**TEXTE À EXAMINER**
»»
Martin Béland

Rapport du vérificateur général : préoccupant, mais occasion à saisir

21 Sep. 2017

Le vérificateur général (VG) a rendu public son rapport en mai avec une section sur le programme sylvicole. La première lecture est décourageante, mais bien des choses positives en découleront.

MES OBSERVATIONS PRÉLIMINAIRES

Des constats généraux ressortent de la lecture du rapport. Sachons dès le départ que le VG n’est pas là pour remettre des médailles aux ministères. Étrange que cette section soit préparée par le commissaire au développement durable parce que son angle d’analyse semble se limiter au volet économique. Le VG ne semble pas non plus comprendre l’ampleur du bouleversement qui découle du nouveau régime. Il s’attendait à une transition immaculée et sans surprise?
««
**LIGNES FOURNIES**
»»
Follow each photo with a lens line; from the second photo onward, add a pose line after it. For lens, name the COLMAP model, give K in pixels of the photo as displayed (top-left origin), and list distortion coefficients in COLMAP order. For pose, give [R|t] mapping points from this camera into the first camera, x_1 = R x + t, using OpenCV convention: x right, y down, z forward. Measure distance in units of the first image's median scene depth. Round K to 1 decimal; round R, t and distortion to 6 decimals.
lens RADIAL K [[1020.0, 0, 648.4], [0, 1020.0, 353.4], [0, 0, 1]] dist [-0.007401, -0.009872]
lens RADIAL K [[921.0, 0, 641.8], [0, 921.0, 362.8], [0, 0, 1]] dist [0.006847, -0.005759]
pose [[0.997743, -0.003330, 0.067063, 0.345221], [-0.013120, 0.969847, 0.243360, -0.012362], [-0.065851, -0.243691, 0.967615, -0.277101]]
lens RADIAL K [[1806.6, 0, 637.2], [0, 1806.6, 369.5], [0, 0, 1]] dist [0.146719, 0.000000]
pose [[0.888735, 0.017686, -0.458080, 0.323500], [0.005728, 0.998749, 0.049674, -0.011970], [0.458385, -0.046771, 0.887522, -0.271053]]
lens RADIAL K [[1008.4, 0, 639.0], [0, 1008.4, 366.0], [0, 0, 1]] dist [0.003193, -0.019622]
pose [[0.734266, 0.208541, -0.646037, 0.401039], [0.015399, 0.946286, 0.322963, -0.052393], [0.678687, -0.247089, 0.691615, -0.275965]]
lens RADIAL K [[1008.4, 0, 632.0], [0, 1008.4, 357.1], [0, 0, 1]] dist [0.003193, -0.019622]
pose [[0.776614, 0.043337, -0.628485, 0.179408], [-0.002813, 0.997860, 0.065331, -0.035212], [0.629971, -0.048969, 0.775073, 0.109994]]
««
**ACTIVITÉ A**
D'après le texte sur le rapport du vérificateur général, qui a préparé la section consacrée au programme sylvicole ?
**ACTIVITÉ B**
Recopiez sans rien changer le passage du texte sur le rapport du vérificateur général qui commence par « 21 Sep. 2017 » et s'achève sur « et sans surprise? ».

**RÉSULTAT ATTENDU A**
Le commissaire au développement durable.

**RÉSULTAT ATTENDU B**
21 Sep. 2017

Le vérificateur général (VG) a rendu public son rapport en mai avec une section sur le programme sylvicole. La première lecture est décourageante, mais bien des choses positives en découleront.

MES OBSERVATIONS PRÉLIMINAIRES

Des constats généraux ressortent de la lecture du rapport. Sachons dès le départ que le VG n’est pas là pour remettre des médailles aux ministères. Étrange que cette section soit préparée par le commissaire au développement durable parce que son angle d’analyse semble se limiter au volet économique. Le VG ne semble pas non plus comprendre l’ampleur du bouleversement qui découle du nouveau régime. Il s’attendait à une transition immaculée et sans surprise?